WHAT WAS WRONG WITH SODOM

…An unfortunate beggar once wandered into Sodom and began going from door to door, begging for alms. To his surprise, every householder greeted him warmly and gave him a coin.

Overjoyed, he rushed to the nearest store, hoping to purchase some food, his first meal in days. But the shopkeeper turned him away. The same thing repeated itself wherever the man proffered his coins. Eventually the poor man expired from hunger. The clever Sodomites, who knew that this would happen, came running to retrieve their coins, upon which they had each thoughtfully marked their names.


And another one:

Sodomite Social Engineering

The Sodomites were not much nicer to their own. In fact, the Midrash tells two tales of moral women who dared extend a helping hand to beggars and were put to death:

Two maidens of Sodom met at the well, where they had both gone to drink and fill up their water jugs. One girl asked her friend, “Why is your face so pale?” Her friend answered, “We have nothing to eat at home, and are dying of starvation.” Her compassionate friend filled her own jug with flour, and exchanged it for her friend’s jug of water. When the Sodomites found out about her act, they burnt her to death.

A second tale:

It was announced in Sodom, “Whoever will give bread to a poor person will be burnt at the stake.”

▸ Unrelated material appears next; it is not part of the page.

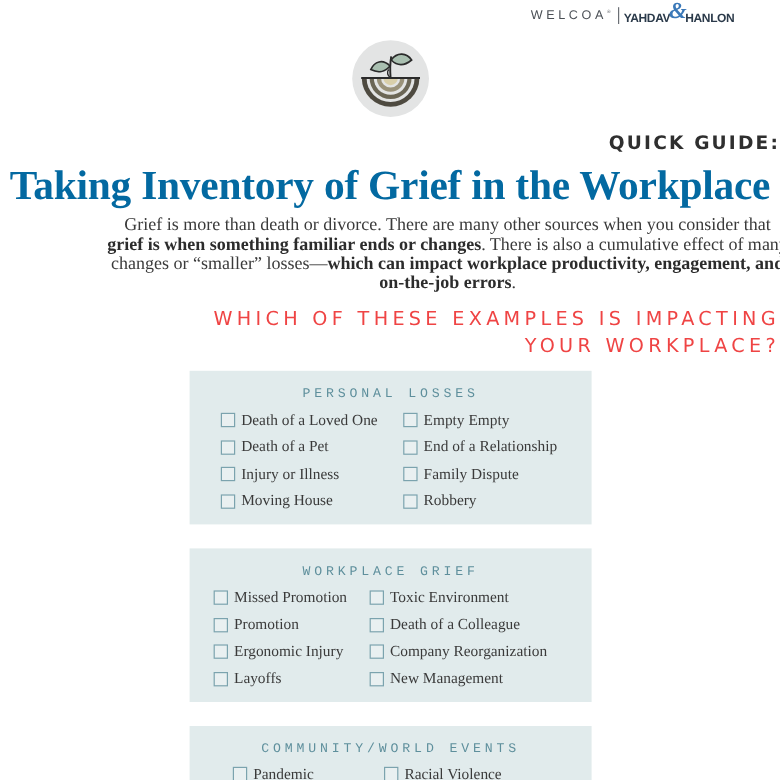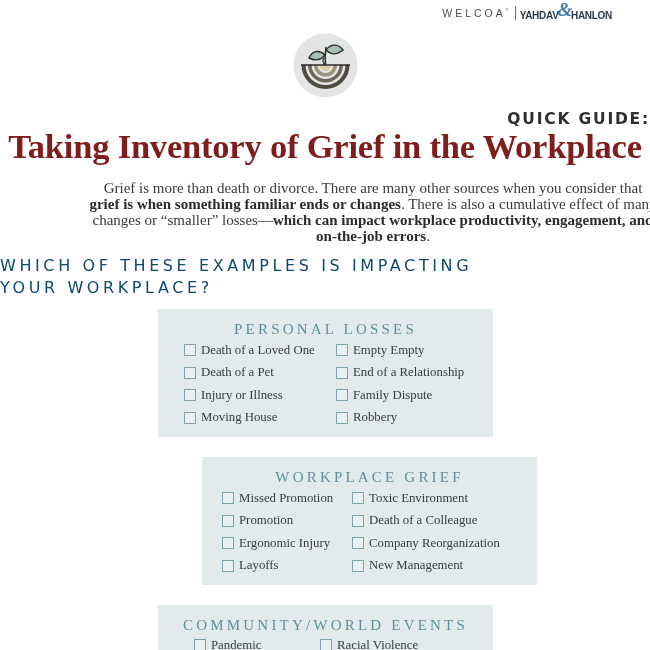"Taking Inventory of Grief in" .title { color: #7f1d1d -> #0369a1; top: 127px -> 136px }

Plotit, the daughter of Lot, who was married to a prominent Sodomite, once saw a poor man who was so hungry that he was unable to stand. She felt sorry for him. From then on, she made sure to pass him every day on her way to the well, and she would feed him some food that she had stashed in her water jug.

People wondered how the man managed to live. Upon investigation, they discovered her act and prepared to burn her. Before she died, she turned to G‑d and cried, “Master of the world, carry out justice on my behalf!” Her cries pierced the heavens, and at that moment G‑d said, “I will go down and see if what they have done is as bad as the outcry that has reached Me.”

The ancient Judaic teachings, Mishna (Bava Metzia, Mem-Daled / Bet), state that money is to be considered a currency- just a metric system.

Therefore, it couldn’t possibly be “raised” or “lowered”. It is a single unit of measure.

The reason? “For the currency is in the hands of the ruler. Be it his will, he orders the issuing of a new set of money.

Somehow reminds of a resource-based economy as opposed to Feudalism.